Text provided:

..............................

The great gift of Easter is hope – Christian hope which makes us have that confidence in God, in his ultimate triumph, and in his goodness and love, which nothing can shake. (Basil Hume)

 

“Jesus’s resurrection is the beginning of God’s new project not to snatch people away from earth to heaven but to colonize earth with the life of heaven. That, after all, is what the Lord’s Prayer is about.” (N.T. Wright, Surprised by Hope: Rethinking Heaven, the Resurrection, and the Mission of the Church)

 

Christ the Lord is risen today, Alleluia!
Earth and heaven in chorus say, Alleluia!
Raise your joys and triumphs high, Alleluia!
Sing, ye heavens, and earth reply, Alleluia!

(first verse of “Christ the Lord is Risen Today,” a hymn by Charles Wesley from 1739)

..............................

(Pictured people or hands with joints)
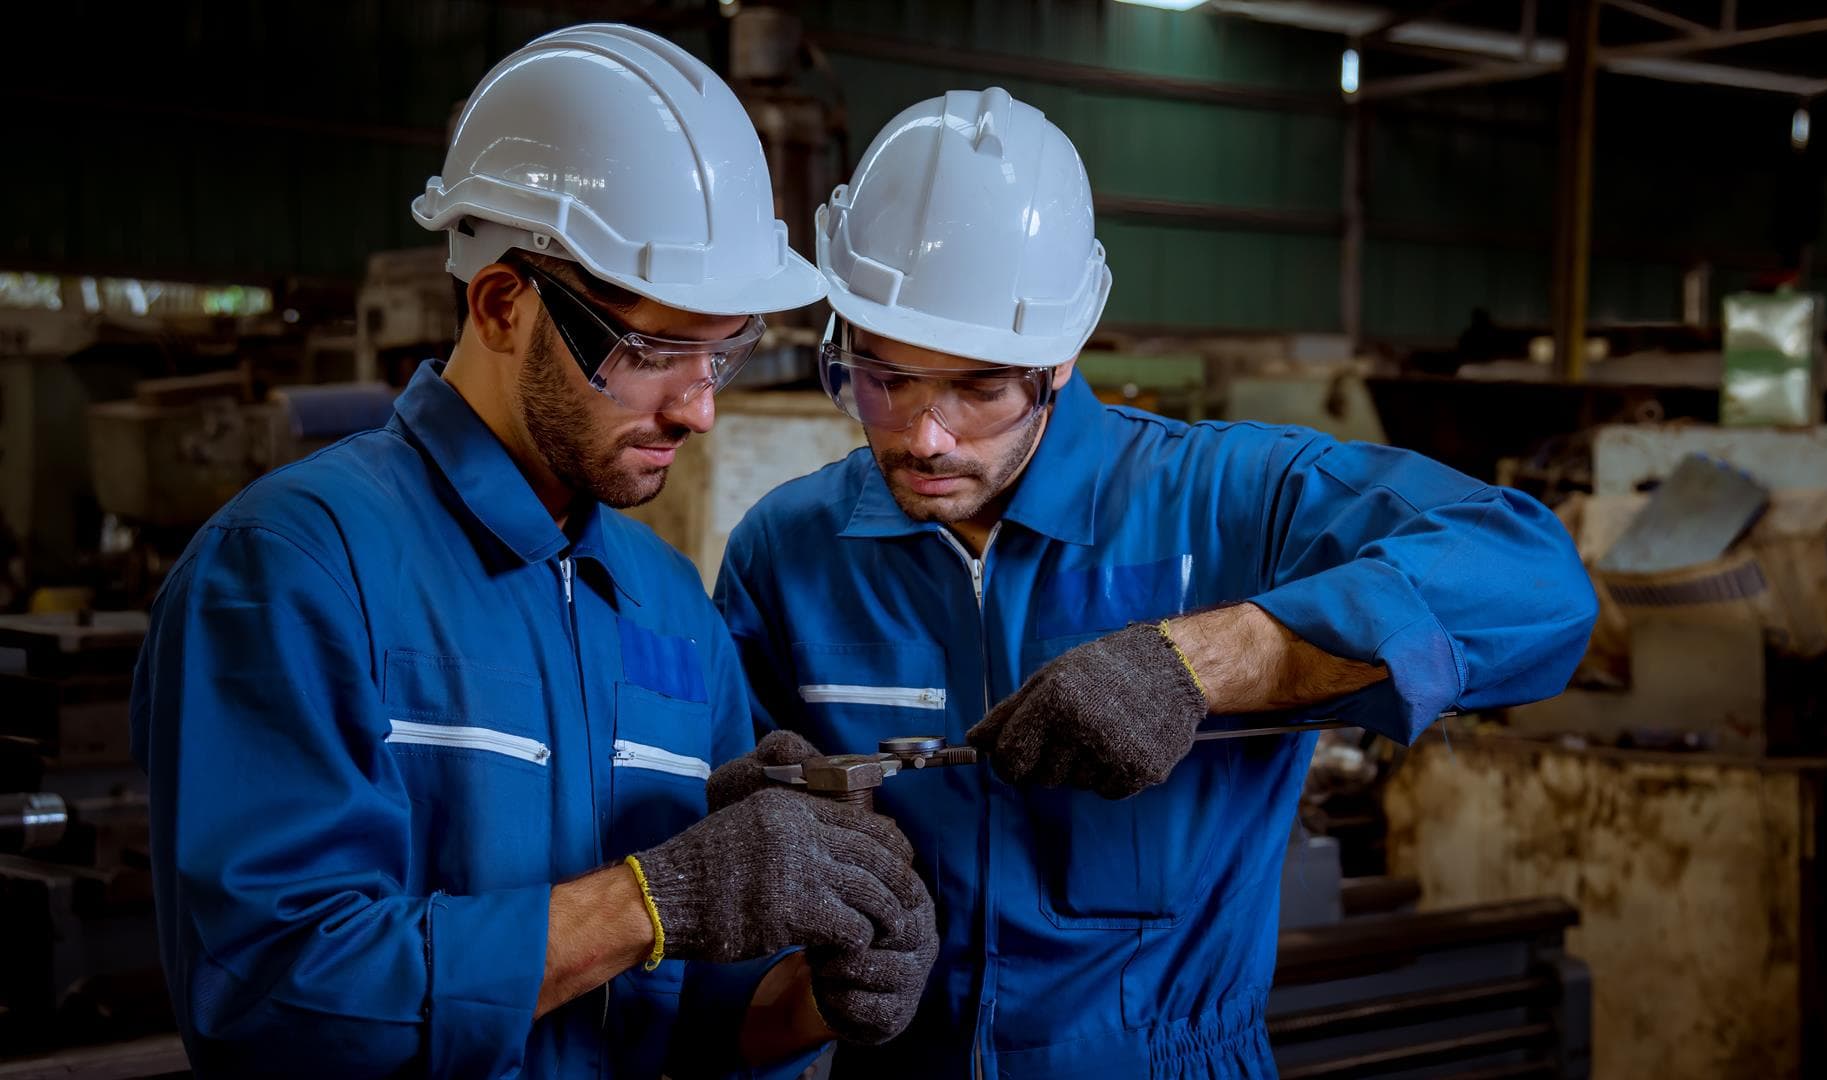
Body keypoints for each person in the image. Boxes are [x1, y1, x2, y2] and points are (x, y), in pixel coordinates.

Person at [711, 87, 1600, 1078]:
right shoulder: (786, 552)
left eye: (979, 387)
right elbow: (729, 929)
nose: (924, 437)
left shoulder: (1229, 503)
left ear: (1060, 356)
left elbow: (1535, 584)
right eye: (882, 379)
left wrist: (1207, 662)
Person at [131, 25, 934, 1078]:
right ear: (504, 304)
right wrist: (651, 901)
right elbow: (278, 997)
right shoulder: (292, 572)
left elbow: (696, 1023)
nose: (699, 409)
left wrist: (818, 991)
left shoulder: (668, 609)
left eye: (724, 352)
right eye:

..............................

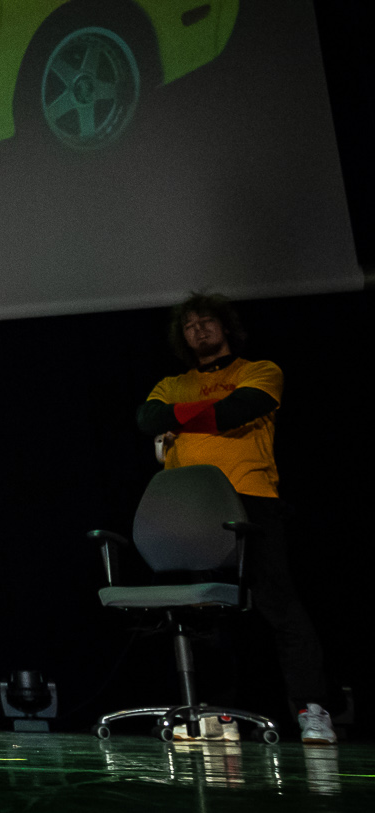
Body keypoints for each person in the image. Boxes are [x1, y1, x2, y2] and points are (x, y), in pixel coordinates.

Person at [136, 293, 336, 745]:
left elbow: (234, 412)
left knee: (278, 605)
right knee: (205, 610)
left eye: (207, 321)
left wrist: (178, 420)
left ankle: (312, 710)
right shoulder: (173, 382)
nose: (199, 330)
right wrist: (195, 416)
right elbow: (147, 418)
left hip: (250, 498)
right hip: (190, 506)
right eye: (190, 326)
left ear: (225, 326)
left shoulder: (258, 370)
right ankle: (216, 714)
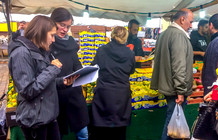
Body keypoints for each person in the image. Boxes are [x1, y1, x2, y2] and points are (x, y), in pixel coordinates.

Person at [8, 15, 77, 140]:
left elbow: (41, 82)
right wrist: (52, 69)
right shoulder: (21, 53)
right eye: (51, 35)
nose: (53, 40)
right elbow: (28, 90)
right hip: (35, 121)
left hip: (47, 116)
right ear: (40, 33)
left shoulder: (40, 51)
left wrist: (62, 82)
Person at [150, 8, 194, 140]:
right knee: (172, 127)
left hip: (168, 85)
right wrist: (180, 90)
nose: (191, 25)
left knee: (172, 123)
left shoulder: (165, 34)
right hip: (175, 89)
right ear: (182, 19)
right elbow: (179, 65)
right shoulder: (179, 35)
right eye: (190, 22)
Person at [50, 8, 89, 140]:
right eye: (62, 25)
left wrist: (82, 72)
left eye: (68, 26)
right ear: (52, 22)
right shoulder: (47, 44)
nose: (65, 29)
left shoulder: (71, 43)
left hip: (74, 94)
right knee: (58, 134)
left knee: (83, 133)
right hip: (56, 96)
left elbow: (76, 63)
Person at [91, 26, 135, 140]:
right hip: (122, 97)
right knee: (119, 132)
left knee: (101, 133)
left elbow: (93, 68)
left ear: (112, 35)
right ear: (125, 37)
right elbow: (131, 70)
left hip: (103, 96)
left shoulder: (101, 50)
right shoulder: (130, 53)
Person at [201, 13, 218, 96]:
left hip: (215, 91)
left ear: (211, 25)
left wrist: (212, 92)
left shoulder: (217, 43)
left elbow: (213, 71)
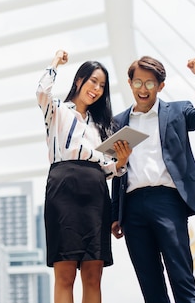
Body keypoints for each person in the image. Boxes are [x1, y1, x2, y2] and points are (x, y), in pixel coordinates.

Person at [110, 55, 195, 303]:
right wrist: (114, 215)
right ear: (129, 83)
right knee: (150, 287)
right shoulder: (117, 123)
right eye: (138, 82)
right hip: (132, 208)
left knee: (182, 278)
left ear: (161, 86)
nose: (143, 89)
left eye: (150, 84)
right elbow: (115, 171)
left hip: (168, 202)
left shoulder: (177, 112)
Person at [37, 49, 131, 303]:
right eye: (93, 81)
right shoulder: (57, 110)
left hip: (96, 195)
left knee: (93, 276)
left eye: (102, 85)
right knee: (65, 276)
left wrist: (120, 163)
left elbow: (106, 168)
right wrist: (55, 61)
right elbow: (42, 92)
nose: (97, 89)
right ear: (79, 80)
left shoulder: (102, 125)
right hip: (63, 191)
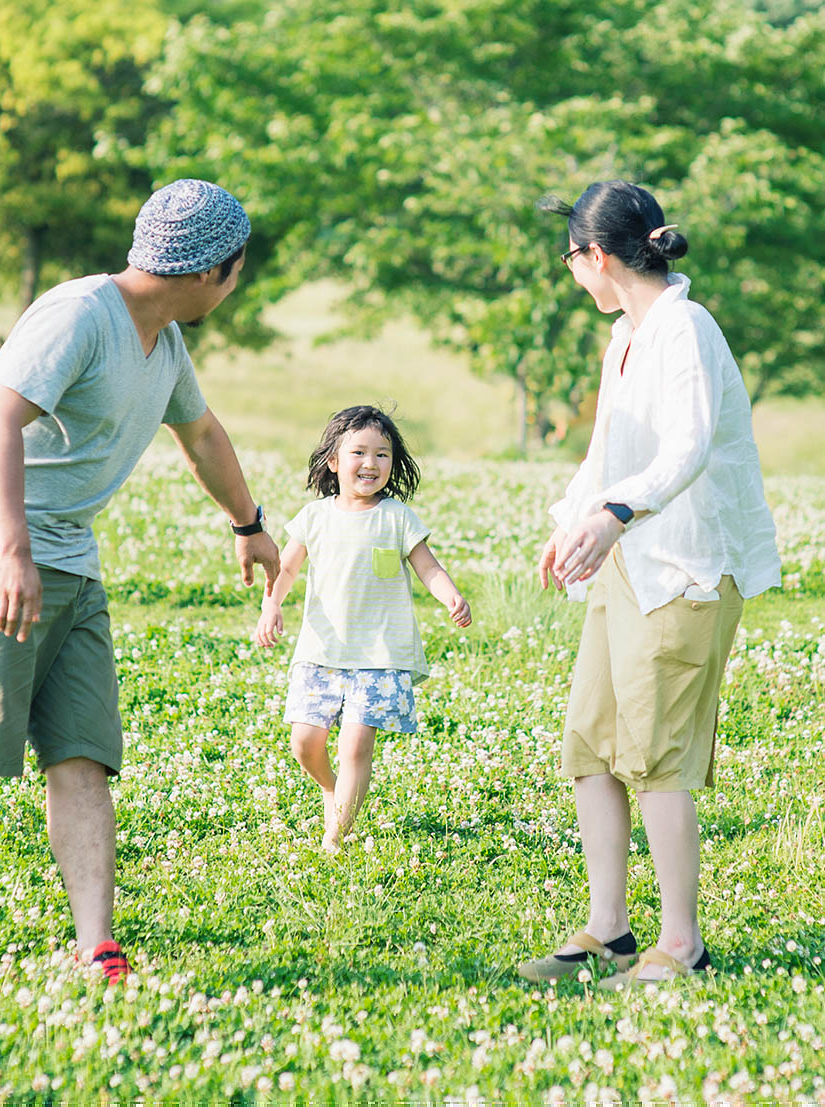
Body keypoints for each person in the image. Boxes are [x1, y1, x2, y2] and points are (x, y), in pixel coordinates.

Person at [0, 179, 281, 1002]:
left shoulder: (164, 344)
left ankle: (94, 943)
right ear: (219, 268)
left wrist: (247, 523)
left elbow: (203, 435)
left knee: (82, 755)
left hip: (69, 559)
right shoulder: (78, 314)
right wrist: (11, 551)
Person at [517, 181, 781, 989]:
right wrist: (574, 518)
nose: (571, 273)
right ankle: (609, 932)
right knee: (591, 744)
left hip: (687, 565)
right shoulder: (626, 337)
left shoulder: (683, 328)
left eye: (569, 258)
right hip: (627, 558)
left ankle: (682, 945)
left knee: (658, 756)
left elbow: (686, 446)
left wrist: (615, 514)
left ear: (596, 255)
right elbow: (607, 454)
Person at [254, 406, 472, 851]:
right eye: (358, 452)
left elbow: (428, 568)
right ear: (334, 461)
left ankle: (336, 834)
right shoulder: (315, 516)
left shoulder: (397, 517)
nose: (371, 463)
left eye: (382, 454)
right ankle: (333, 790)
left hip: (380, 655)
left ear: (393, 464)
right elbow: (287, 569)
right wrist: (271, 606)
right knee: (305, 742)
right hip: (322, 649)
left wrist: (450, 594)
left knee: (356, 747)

..............................

Brief:
In the Easter quotations, who wrote the hymn "Christ the Lord is Risen Today," and in what year?

Solution to the problem:
Charles Wesley wrote it in 1739.